Female MBA Enrollment Hits a Record High for 2021 School Year

Despite persistent gender gaps in MBA programs across the U.S., average female enrollment in full-time, in-person graduate business school degrees hit a record high for the 2021 academic year. 

Women make up, on average, 41% of incoming classes across 55 U.S. business schools, up from 38.5% last year, according to research released Friday by the Forté Foundation, a nonprofit working to create gender equity in business. In 2011, women made up only 31.8% of enrollees at 39 schools.

The numbers represent a “big step” in reaching gender parity in MBA programs, said Forté Foundation chief executive officer Elissa Sangster. She suspects some of these women are, like many Americans, partaking in the Great Resignation

“A little time of reflection never hurts—time to kind of really stop and think and understand what your priorities are going forward,” Sangster said. “The pandemic gave that opportunity.”

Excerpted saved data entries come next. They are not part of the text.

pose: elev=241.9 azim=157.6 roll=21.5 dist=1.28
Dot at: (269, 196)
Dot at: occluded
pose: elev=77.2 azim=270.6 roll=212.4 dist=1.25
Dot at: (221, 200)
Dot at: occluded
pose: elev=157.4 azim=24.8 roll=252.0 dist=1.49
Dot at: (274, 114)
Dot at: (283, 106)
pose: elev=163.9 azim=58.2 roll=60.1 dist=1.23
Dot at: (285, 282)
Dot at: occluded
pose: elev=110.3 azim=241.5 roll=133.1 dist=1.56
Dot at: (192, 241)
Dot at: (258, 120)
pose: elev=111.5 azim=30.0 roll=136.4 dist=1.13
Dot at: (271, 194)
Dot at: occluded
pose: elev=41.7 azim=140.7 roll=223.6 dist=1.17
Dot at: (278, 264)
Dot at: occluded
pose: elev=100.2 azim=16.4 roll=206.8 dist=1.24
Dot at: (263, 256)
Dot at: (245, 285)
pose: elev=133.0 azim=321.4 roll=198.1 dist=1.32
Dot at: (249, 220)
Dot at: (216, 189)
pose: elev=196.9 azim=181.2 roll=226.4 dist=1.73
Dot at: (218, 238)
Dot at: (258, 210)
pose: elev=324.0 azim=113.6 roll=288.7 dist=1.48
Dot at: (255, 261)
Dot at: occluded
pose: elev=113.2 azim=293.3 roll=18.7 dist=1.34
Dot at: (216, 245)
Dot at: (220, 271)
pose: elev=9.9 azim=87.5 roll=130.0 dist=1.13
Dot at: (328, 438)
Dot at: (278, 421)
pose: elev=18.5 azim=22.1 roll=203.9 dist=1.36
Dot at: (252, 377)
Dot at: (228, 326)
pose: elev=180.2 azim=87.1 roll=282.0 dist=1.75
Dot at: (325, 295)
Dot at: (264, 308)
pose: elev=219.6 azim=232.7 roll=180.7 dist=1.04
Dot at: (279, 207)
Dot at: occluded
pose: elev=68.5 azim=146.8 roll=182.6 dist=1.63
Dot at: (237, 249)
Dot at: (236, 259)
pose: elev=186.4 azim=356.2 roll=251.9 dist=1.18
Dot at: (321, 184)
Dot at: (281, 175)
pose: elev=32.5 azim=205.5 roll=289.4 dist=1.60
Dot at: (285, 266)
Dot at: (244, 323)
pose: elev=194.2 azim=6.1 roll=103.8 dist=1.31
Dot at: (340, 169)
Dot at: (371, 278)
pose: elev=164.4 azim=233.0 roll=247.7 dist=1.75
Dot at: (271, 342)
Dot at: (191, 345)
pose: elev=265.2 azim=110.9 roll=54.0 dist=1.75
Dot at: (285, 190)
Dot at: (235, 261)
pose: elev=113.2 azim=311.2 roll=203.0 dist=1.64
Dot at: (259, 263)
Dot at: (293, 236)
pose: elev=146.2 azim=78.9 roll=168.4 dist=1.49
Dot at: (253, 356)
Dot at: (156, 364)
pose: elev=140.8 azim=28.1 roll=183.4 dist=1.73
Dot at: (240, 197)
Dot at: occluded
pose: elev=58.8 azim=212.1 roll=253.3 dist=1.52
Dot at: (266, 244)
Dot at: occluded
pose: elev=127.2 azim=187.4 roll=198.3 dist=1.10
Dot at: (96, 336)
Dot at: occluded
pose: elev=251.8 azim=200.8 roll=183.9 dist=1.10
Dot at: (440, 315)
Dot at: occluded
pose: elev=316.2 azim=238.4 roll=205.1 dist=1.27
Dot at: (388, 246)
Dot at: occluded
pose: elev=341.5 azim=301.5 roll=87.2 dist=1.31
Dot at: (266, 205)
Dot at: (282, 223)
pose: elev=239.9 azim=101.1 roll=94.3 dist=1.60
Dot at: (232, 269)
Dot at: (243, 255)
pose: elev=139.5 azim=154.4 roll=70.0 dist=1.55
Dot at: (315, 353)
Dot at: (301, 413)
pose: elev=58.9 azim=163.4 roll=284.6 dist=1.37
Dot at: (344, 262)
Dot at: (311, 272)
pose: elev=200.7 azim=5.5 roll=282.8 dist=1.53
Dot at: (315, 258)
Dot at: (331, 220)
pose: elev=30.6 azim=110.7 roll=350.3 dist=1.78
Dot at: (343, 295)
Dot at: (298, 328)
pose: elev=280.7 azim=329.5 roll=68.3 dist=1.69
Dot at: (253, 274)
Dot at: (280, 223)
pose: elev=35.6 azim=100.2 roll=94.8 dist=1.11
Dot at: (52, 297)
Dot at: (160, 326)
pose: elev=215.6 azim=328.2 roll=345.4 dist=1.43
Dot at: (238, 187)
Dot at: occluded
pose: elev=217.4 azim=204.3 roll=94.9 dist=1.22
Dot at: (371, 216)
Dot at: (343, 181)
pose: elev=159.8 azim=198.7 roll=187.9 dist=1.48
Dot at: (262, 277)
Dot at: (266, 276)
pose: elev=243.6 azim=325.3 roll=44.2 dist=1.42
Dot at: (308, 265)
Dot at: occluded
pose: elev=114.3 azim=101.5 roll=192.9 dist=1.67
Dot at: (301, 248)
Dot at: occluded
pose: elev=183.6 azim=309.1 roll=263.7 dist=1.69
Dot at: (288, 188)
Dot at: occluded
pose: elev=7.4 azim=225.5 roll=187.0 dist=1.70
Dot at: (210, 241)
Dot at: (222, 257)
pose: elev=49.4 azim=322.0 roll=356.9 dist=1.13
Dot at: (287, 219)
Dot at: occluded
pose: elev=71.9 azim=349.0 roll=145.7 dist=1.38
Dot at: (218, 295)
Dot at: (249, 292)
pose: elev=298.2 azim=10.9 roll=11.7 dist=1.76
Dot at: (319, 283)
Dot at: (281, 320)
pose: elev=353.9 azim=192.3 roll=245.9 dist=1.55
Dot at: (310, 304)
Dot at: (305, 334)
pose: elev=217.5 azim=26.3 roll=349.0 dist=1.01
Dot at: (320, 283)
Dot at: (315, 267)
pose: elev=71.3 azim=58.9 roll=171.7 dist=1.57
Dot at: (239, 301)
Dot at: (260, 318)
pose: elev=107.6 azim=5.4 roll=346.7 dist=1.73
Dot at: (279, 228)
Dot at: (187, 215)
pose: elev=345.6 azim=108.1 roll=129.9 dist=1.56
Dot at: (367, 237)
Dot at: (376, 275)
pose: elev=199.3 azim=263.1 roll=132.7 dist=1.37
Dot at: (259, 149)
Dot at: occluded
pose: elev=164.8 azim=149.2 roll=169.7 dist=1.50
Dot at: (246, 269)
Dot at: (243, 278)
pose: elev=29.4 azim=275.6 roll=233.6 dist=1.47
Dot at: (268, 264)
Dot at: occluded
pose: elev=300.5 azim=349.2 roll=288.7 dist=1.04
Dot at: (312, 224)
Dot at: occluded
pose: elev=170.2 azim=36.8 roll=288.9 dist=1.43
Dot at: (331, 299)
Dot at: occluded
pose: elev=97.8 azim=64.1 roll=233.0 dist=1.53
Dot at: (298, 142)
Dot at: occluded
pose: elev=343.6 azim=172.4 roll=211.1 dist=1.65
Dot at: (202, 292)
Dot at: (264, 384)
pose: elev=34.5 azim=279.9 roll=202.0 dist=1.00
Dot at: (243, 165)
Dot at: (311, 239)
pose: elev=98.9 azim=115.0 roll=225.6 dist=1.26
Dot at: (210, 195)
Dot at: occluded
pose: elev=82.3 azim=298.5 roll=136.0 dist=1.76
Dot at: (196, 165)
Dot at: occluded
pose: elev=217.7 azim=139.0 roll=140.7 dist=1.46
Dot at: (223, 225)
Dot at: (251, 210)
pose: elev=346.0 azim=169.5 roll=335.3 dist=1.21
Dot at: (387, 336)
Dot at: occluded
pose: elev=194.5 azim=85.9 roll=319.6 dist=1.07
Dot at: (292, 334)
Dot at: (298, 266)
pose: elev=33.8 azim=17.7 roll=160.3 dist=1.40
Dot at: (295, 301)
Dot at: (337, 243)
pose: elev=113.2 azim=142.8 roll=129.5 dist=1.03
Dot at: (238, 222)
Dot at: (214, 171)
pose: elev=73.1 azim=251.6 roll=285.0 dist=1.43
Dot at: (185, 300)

This year’s numbers may have also been higher, she said, due to deferred acceptances from 2020, when vaccines hadn’t yet rolled out and many children’s schools were still closed. 

An MBA is one of the more lucrative graduate degrees. While women make up the majority of graduate and undergraduate students in the U.S., they still lag in paths that lead to high-paying, and high-powered jobs, including math and science programs. Only five schools surveyed by Bloomberg Businessweek this year for its Best B-School’s Diversity index have majority female cohorts. Less than 10% of S&P 500 CEOs are women. 

“There’s still work to be done to get women into these key leadership roles,” Sangster said. But boosting women’s enrollment is “the first lever” in reaching that goal. 

©2021 Bloomberg L.P.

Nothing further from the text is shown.